(Records from a collection)
---+---

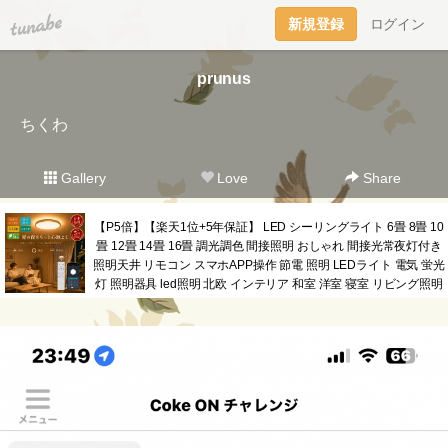
tuna.be
新規登録
ログイン
prunus
ちくわ
Gallery
Love
Share
【P5倍】【楽天1位+5年保証】 LED シーリングライト 6畳 8畳 10
畳 12畳 14畳 16畳 調光調色 間接照明 おしゃれ 間接光常夜灯付き
照明天井 リモコン スマホAPP操作 節電 照明 LEDライト 電気 蛍光
灯 照明器具 led照明 北欧 インテリア 和室 洋室 寝室 リビング照明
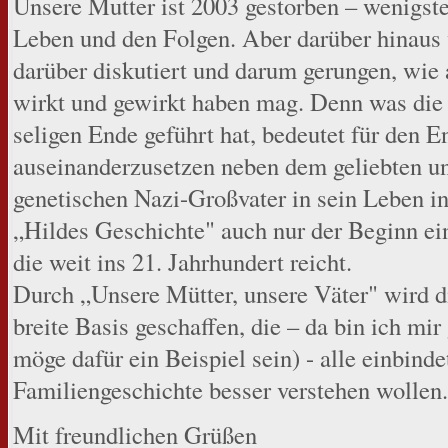
Unsere Mutter ist 2003 gestorben – wenigste
Leben und den Folgen. Aber darüber hinaus
darüber diskutiert und darum gerungen, wie a
wirkt und gewirkt haben mag. Denn was die
seligen Ende geführt hat, bedeutet für den E
auseinanderzusetzen neben dem geliebten un
genetischen Nazi-Großvater in sein Leben i
„Hildes Geschichte" auch nur der Beginn ei
die weit ins 21. Jahrhundert reicht.
Durch „Unsere Mütter, unsere Väter" wird d
breite Basis geschaffen, die – da bin ich mi
möge dafür ein Beispiel sein) - alle einbindet
Familiengeschichte besser verstehen wollen.
Mit freundlichen Grüßen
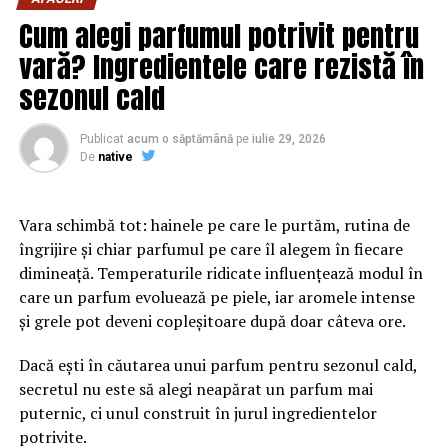
comportamentul vizitatorilor. Atunci când experiența
Cum alegi parfumul potrivit pentru
este pozitivă, cresc șansele ca aceștia să solicite
vară? Ingredientele care rezistă în
informații sau să finalizeze o comandă.
sezonul cald
În cazul magazinelor online, procesul de cumpărare
trebuie să fie simplu și eficient. Fiecare pas suplimentar
Publicat
acum o săptămână
pe
iulie 29, 2026
poate reduce rata de conversie. De aceea, companiile
De
native
investesc în optimizarea fluxurilor de comandă și în
prezentarea clară a informațiilor despre produse și
Vara schimbă tot: hainele pe care le purtăm, rutina de
servicii.
îngrijire și chiar parfumul pe care îl alegem în fiecare
dimineață. Temperaturile ridicate influențează modul în
Pe lângă experiența utilizatorului, vizibilitatea
care un parfum evoluează pe piele, iar aromele intense
reprezintă un factor esențial. Chiar și cele mai bune
și grele pot deveni copleșitoare după doar câteva ore.
platforme au nevoie de trafic relevant pentru a genera
rezultate. O strategie digitală eficientă include
Dacă ești în căutarea unui parfum pentru sezonul cald,
optimizare, conținut valoros și campanii de promovare
secretul nu este să alegi neapărat un parfum mai
adaptate publicului țintă.
puternic, ci unul construit în jurul ingredientelor
potrivite.
Conținutul de calitate are un rol important în procesul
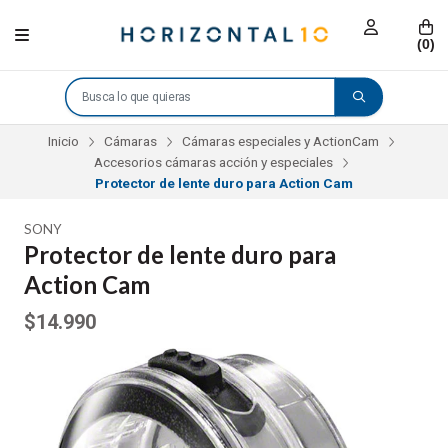
(
0
)
Inicio
Cámaras
Cámaras especiales y ActionCam
Accesorios cámaras acción y especiales
Protector de lente duro para Action Cam
SONY
Protector de lente duro para
Action Cam
$14.990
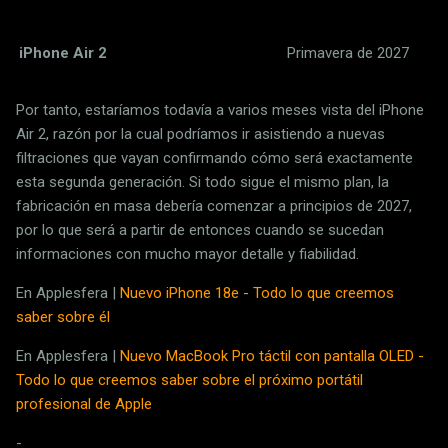
iPhone Air 2
Primavera de 2027
Por tanto, estaríamos todavía a varios meses vista del iPhone
Air 2, razón por la cual podríamos ir asistiendo a nuevas
filtraciones que vayan confirmando cómo será exactamente
esta segunda generación. Si todo sigue el mismo plan, la
fabricación en masa debería comenzar a principios de 2027,
por lo que será a partir de entonces cuando se sucedan
informaciones con mucho mayor detalle y fiabilidad.
En Applesfera |
Nuevo iPhone 18e - Todo lo que creemos
saber sobre él
En Applesfera |
Nuevo MacBook Pro táctil con pantalla OLED -
Todo lo que creemos saber sobre el próximo portátil
profesional de Apple
-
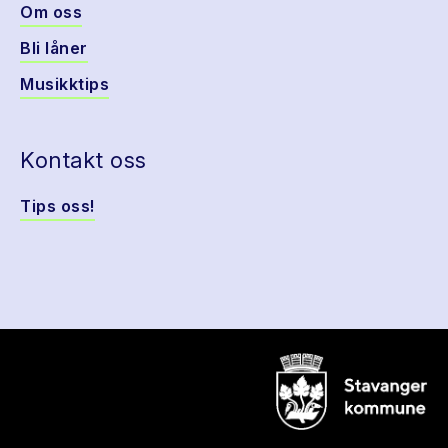
Om oss
Bli låner
Musikktips
Kontakt oss
Tips oss!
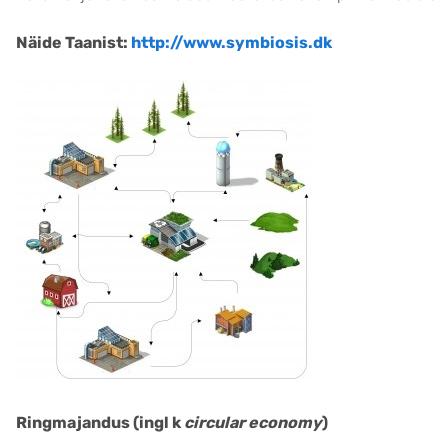
Näide Taanist:
http://www.symbiosis.dk
Ringmajandus (ingl k
circular economy
)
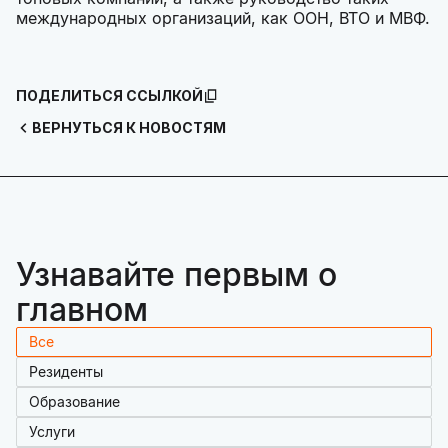
международных организаций, как ООН, ВТО и МВФ.
ПОДЕЛИТЬСЯ ССЫЛКОЙ
ВЕРНУТЬСЯ К НОВОСТЯМ
Узнавайте первым о
главном
Все
Резиденты
Образование
Услуги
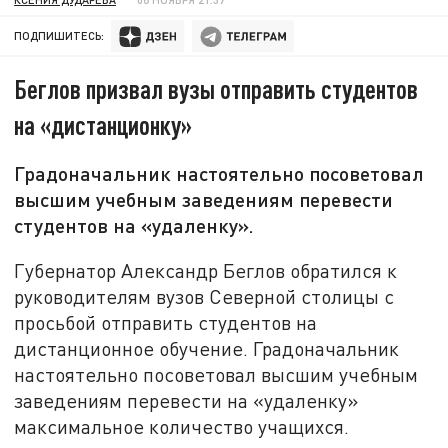
ПОДПИШИТЕСЬ:
Беглов призвал вузы отправить студентов
на «дистанционку»
Градоначальник настоятельно посоветовал
высшим учебным заведениям перевести
студентов на «удаленку».
Губернатор Александр Беглов обратился к
руководителям вузов Северной столицы с
просьбой отправить студентов на
дистанционное обучение. Градоначальник
настоятельно посоветовал высшим учебным
заведениям перевести на «удаленку»
максимальное количество учащихся.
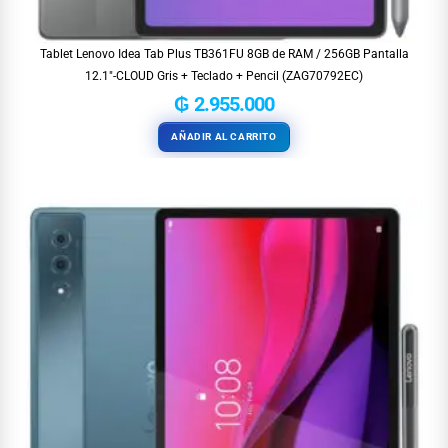
Tablet Lenovo Idea Tab Plus TB361FU 8GB de RAM / 256GB Pantalla
12.1″-CLOUD Gris + Teclado + Pencil (ZAG70792EC)
₲
2.955.000
AÑADIR AL CARRITO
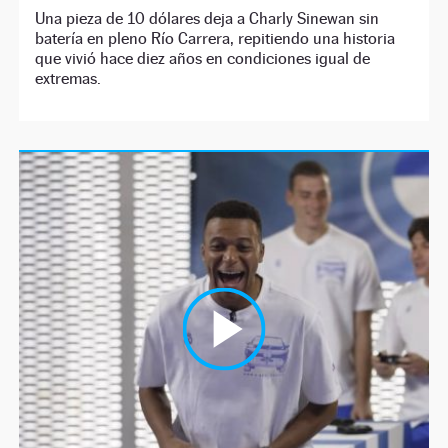
Una pieza de 10 dólares deja a Charly Sinewan sin
batería en pleno Río Carrera, repitiendo una historia
que vivió hace diez años en condiciones igual de
extremas.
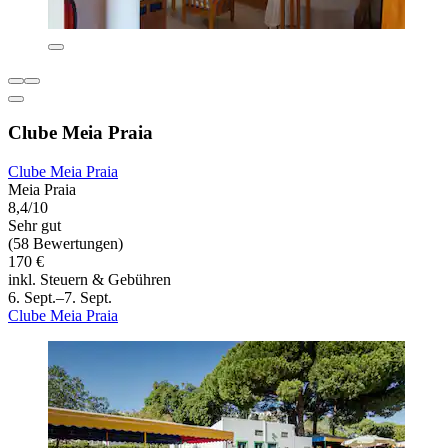
Clube Meia Praia
Clube Meia Praia
Meia Praia
8,4/10
Sehr gut
(58 Bewertungen)
170 €
inkl. Steuern & Gebühren
6. Sept.–7. Sept.
Clube Meia Praia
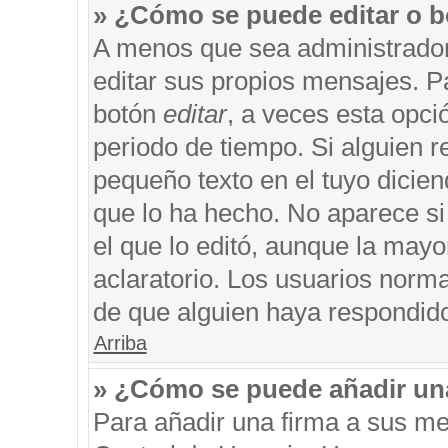
» ¿Cómo se puede editar o b
A menos que sea administrador
editar sus propios mensajes. Pa
botón
editar
, a veces esta opci
periodo de tiempo. Si alguien 
pequeño texto en el tuyo dicie
que lo ha hecho. No aparece si
el que lo editó, aunque la may
aclaratorio. Los usuarios norm
de que alguien haya respondid
Arriba
» ¿Cómo se puede añadir un
Para añadir una firma a sus me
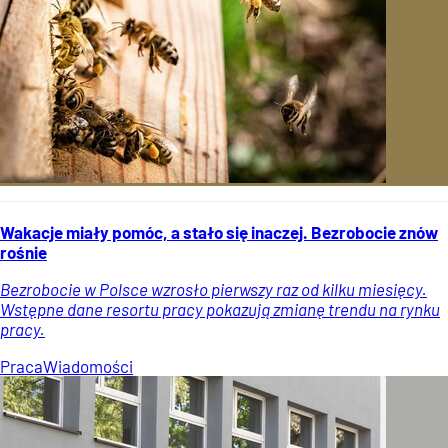
Wakacje miały pomóc, a stało się inaczej. Bezrobocie znów
rośnie
Bezrobocie w Polsce wzrosło pierwszy raz od kilku miesięcy.
Wstępne dane resortu pracy pokazują zmianę trendu na rynku
pracy.
Praca
Wiadomości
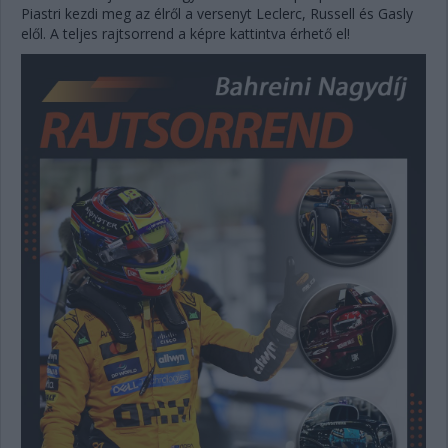
Piastri kezdi meg az élről a versenyt Leclerc, Russell és Gasly
elől. A teljes rajtsorrend a képre kattintva érhető el!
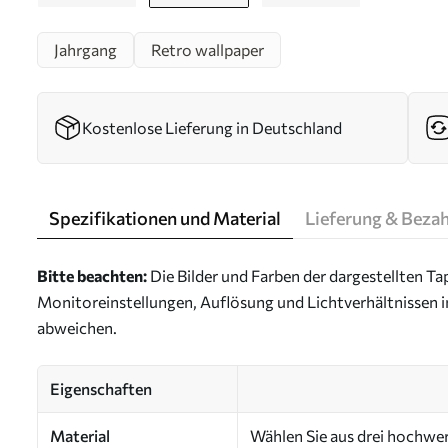
Jahrgang
Retro wallpaper
Kostenlose Lieferung in Deutschland
Spezifikationen und Material
Lieferung & Beza
Bitte beachten:
Die Bilder und Farben der dargestellten 
Monitoreinstellungen, Auflösung und Lichtverhältnissen 
abweichen.
Eigenschaften
Material
Wählen Sie aus drei hochwert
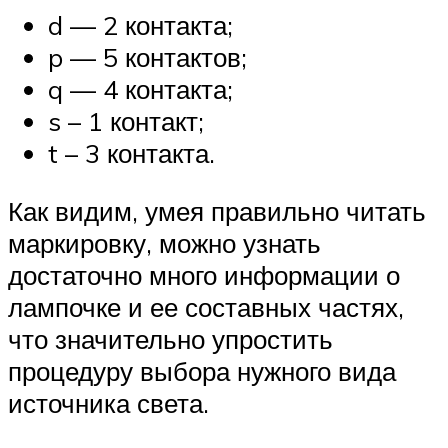
d — 2 контакта;
p — 5 контактов;
q — 4 контакта;
s – 1 контакт;
t – 3 контакта.
Как видим, умея правильно читать
маркировку, можно узнать
достаточно много информации о
лампочке и ее составных частях,
что значительно упростить
процедуру выбора нужного вида
источника света.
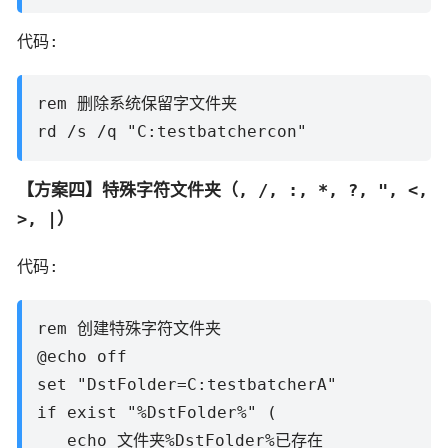
代码:
rem 删除系统保留字文件夹
rd /s /q "C:testbatchercon"
【方案四】特殊字符文件夹（, /, :, *, ?, ", <,
>, |）
代码:
rem 创建特殊字符文件夹
@echo off
set "DstFolder=C:testbatcherA"
if exist "%DstFolder%" (
echo 文件夹%DstFolder%已存在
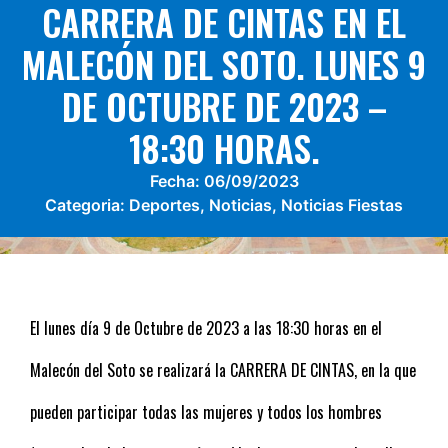
CARRERA DE CINTAS EN EL
MALECÓN DEL SOTO. LUNES 9
DE OCTUBRE DE 2023 –
18:30 HORAS.
Fecha:
06/09/2023
Categoria:
Deportes
,
Noticias
,
Noticias Fiestas
El lunes día 9 de Octubre de 2023 a las 18:30 horas en el
Malecón del Soto se realizará la CARRERA DE CINTAS, en la que
pueden participar todas las mujeres y todos los hombres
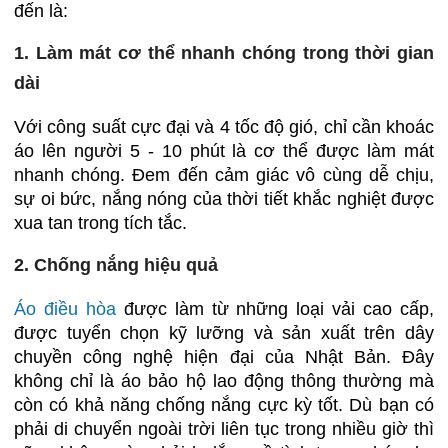
đến là:
1. Làm mát cơ thể nhanh chóng trong thời gian
dài
Với công suất cực đại và 4 tốc độ gió, chỉ cần khoác
áo lên người 5 - 10 phút là cơ thể được làm mát
nhanh chóng. Đem đến cảm giác vô cùng dễ chịu,
sự oi bức, nắng nóng của thời tiết khắc nghiệt được
xua tan trong tích tắc.
2. Chống nắng hiệu quả
Áo điều hòa
được làm từ những loại vải cao cấp,
được tuyển chọn kỹ lưỡng và sản xuất trên dây
chuyền công nghệ hiện đại của Nhật Bản. Đây
không chỉ là áo bảo hộ lao động thông thường mà
còn có khả năng chống nắng cực kỳ tốt. Dù bạn có
phải di chuyển ngoài trời liên tục trong nhiều giờ thì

---+---

Write out everything in the listing from "Wakacje miały pomóc, a" down to "echo 文件夹%DstFolder%已存在", changing "Retro wallpaper" to "Vintage wallpaper" and keeping all else as is. Leave out the pictures.

Answer to the exercise
Wakacje miały pomóc, a stało się inaczej. Bezrobocie znów
rośnie
Bezrobocie w Polsce wzrosło pierwszy raz od kilku miesięcy.
Wstępne dane resortu pracy pokazują zmianę trendu na rynku
pracy.
Praca
Wiadomości
Piastri kezdi meg az élről a versenyt Leclerc, Russell és Gasly
elől. A teljes rajtsorrend a képre kattintva érhető el!
Jahrgang
Vintage wallpaper
Kostenlose Lieferung in Deutschland
Spezifikationen und Material
Lieferung & Beza
Bitte beachten:
Die Bilder und Farben der dargestellten 
Monitoreinstellungen, Auflösung und Lichtverhältnissen 
abweichen.
Eigenschaften
Material
Wählen Sie aus drei hochwert
d — 2 контакта;
p — 5 контактов;
q — 4 контакта;
s – 1 контакт;
t – 3 контакта.
Как видим, умея правильно читать
маркировку, можно узнать
достаточно много информации о
лампочке и ее составных частях,
что значительно упростить
процедуру выбора нужного вида
источника света.
代码:
rem 删除系统保留字文件夹
rd /s /q "C:testbatchercon"
【方案四】特殊字符文件夹（, /, :, *, ?, ", <,
>, |）
代码:
rem 创建特殊字符文件夹
@echo off
set "DstFolder=C:testbatcherA"
if exist "%DstFolder%" (
echo 文件夹%DstFolder%已存在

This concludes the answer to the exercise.